* O que se pede:
(a) Enumere as disciplinas do curso que Eugénia Reigadas frequentou na Sociedade Nacional de Belas Artes, de acordo com o texto sobre a exposição.
(b) Transcreva do texto sobre a exposição o trecho entre "Há vinte anos" e "de um puzzle.", inclusive.

== Excerto fornecido ==

Exposição anterior:
Eugénia Reigadas
Uma Nova Primavera
de 2021-04-07
a 2021-05-21
Uma Nova Primavera
Eugénia Reigadas é uma mulher de ligações. Nutre memórias, nutre afectos, nutre relações.
Há vinte anos que não pintava. A sua última exposição teve lugar em 1998, na galeria Arte Periférica, fundada pelo filho e pela nora. O curso de Pintura, Desenho e História de Arte que frequentou na Sociedade Nacional de Belas Artes para preencher o vazio que a emancipação dos filhos tinha deixado, cedeu lugar a um novo plano, o de dar apoio ao projecto da Arte Periférica. A dedicação plena com que investe em cada etapa impediu que a pintura tivesse lugar. As horas do dia não chegavam para responder a tudo, mas as memórias, as vivências e os afectos iam encaixando, como peças de um puzzle.
As novas pinturas a óleo de Eugénia Reigadas, iniciadas em 2018 e até 2021, não traçam uma linha de continuidade com as pinturas apresentadas em 1998, em técnica e em motivo. Se em 1998 Eugénia favorecia o uso da espátula e raramente revelava um tema, apesar de sentirmos quase sempre o elemento água presente, as pinturas recentes assumem-se como um hino naïve à natureza, à fertilidade e ao telúrico.

===
== Bloco de dados ==

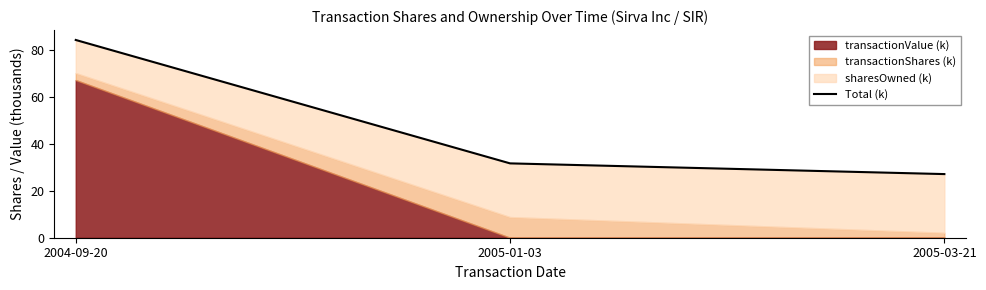

How many data points are less than 31?

1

===

* Respostas por tarefa:
(a) Pintura, Desenho e História de Arte.

(b)
Há vinte anos que não pintava. A sua última exposição teve lugar em 1998, na galeria Arte Periférica, fundada pelo filho e pela nora. O curso de Pintura, Desenho e História de Arte que frequentou na Sociedade Nacional de Belas Artes para preencher o vazio que a emancipação dos filhos tinha deixado, cedeu lugar a um novo plano, o de dar apoio ao projecto da Arte Periférica. A dedicação plena com que investe em cada etapa impediu que a pintura tivesse lugar. As horas do dia não chegavam para responder a tudo, mas as memórias, as vivências e os afectos iam encaixando, como peças de um puzzle.